§ **Extracted records**:
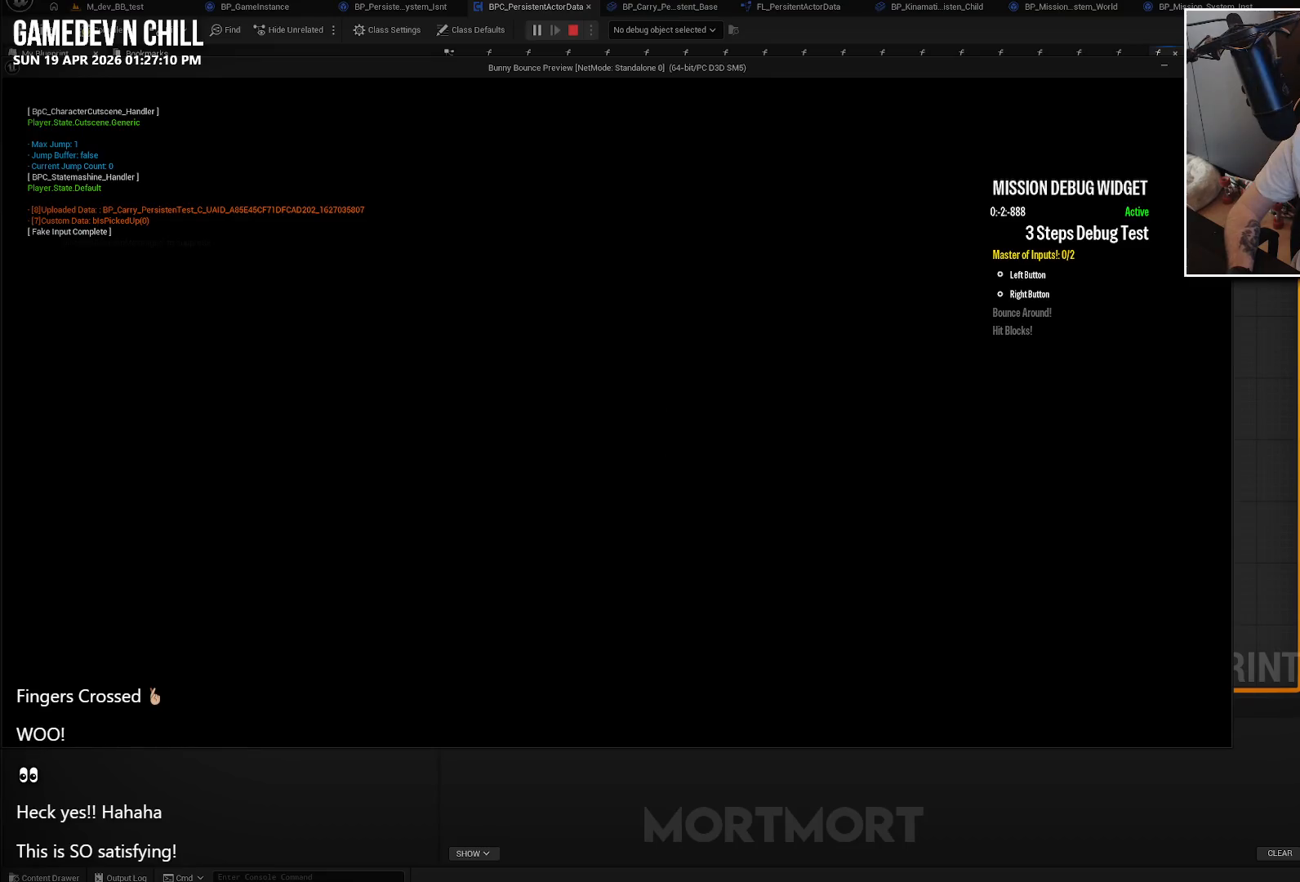
{"buttons": [], "left_stick": "center", "right_stick": "center", "events": []}
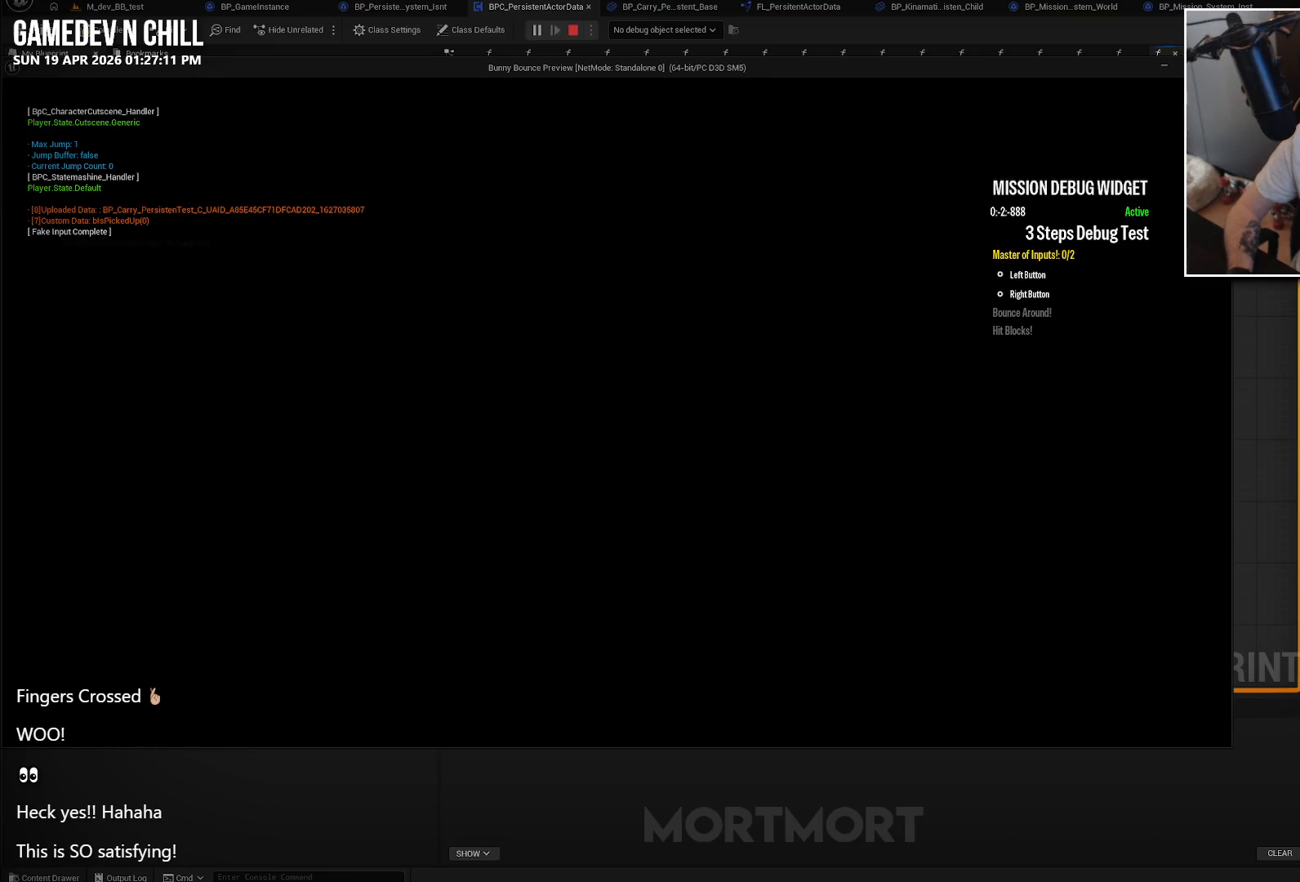
{"buttons": [], "left_stick": "center", "right_stick": "center", "events": []}
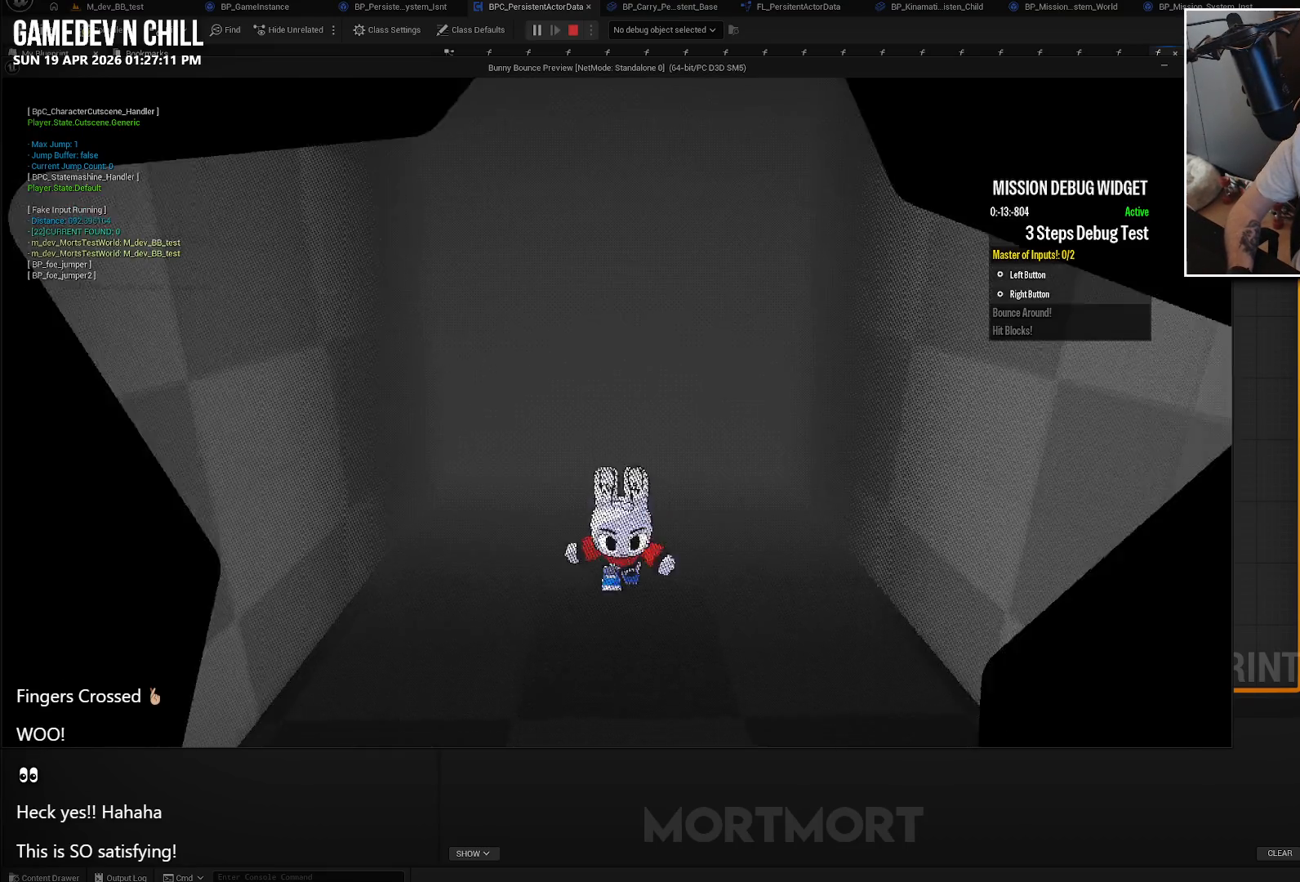
{"buttons": [], "left_stick": "up", "right_stick": "center", "events": [[316, "left_stick", "up"]]}
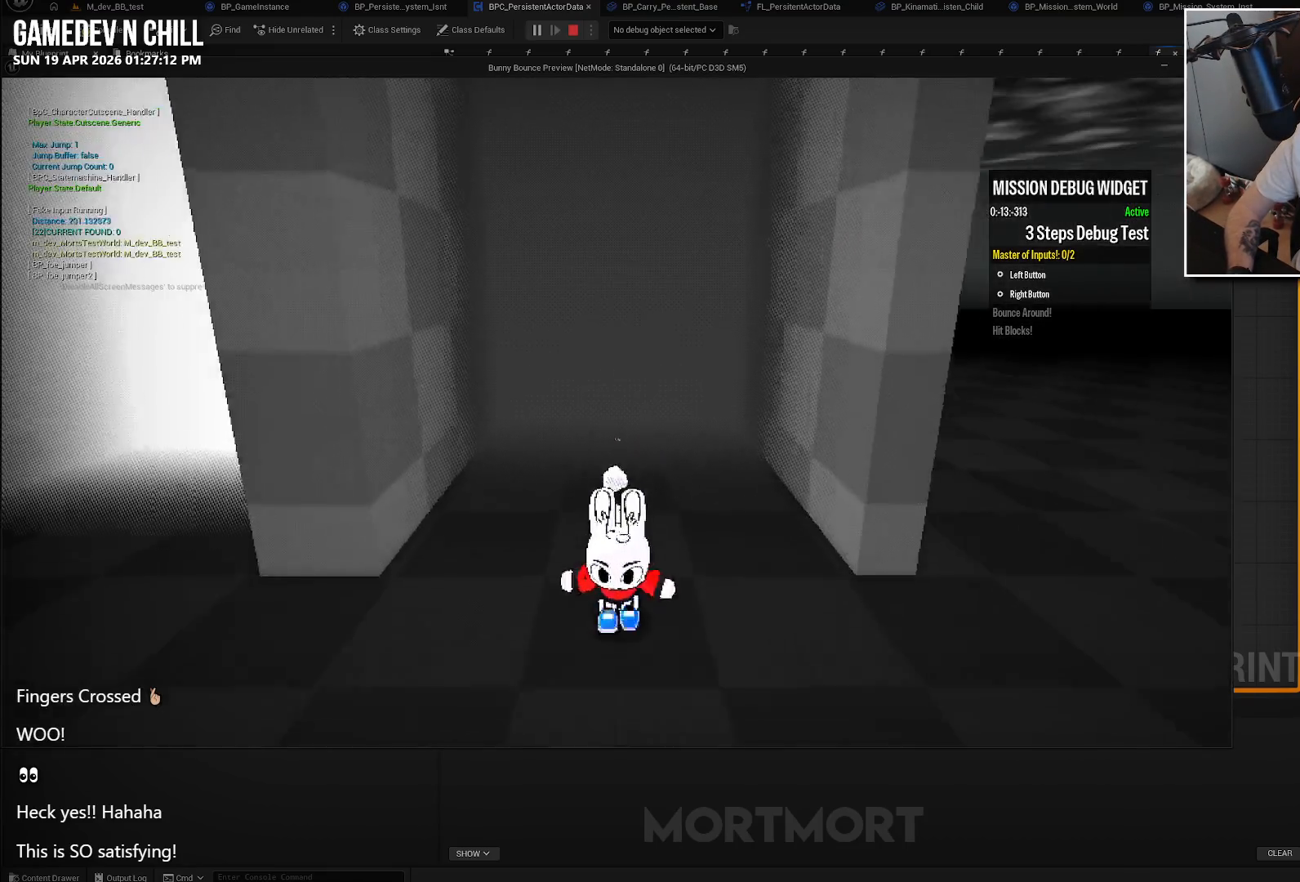
{"buttons": [], "left_stick": "up", "right_stick": "center", "events": []}
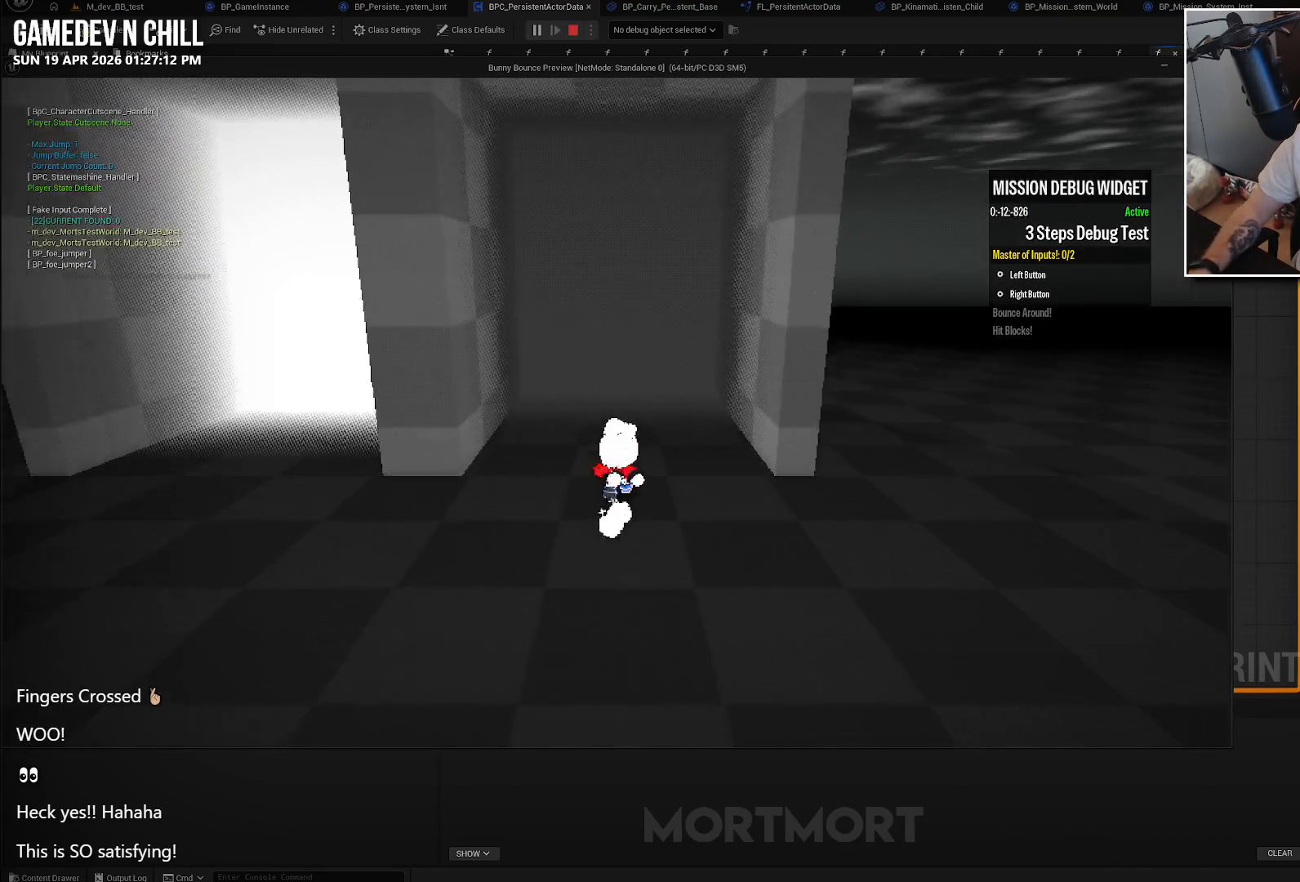
{"buttons": [], "left_stick": "center", "right_stick": "center", "events": [[400, "left_stick", "center"]]}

§ **Directions**: Repeat the material above exactly; pictures do not belong in the copy.

§ **Reply to the exercise**:
{"buttons": [], "left_stick": "center", "right_stick": "center", "events": []}
{"buttons": [], "left_stick": "center", "right_stick": "center", "events": []}
{"buttons": [], "left_stick": "up", "right_stick": "center", "events": [[316, "left_stick", "up"]]}
{"buttons": [], "left_stick": "up", "right_stick": "center", "events": []}
{"buttons": [], "left_stick": "center", "right_stick": "center", "events": [[400, "left_stick", "center"]]}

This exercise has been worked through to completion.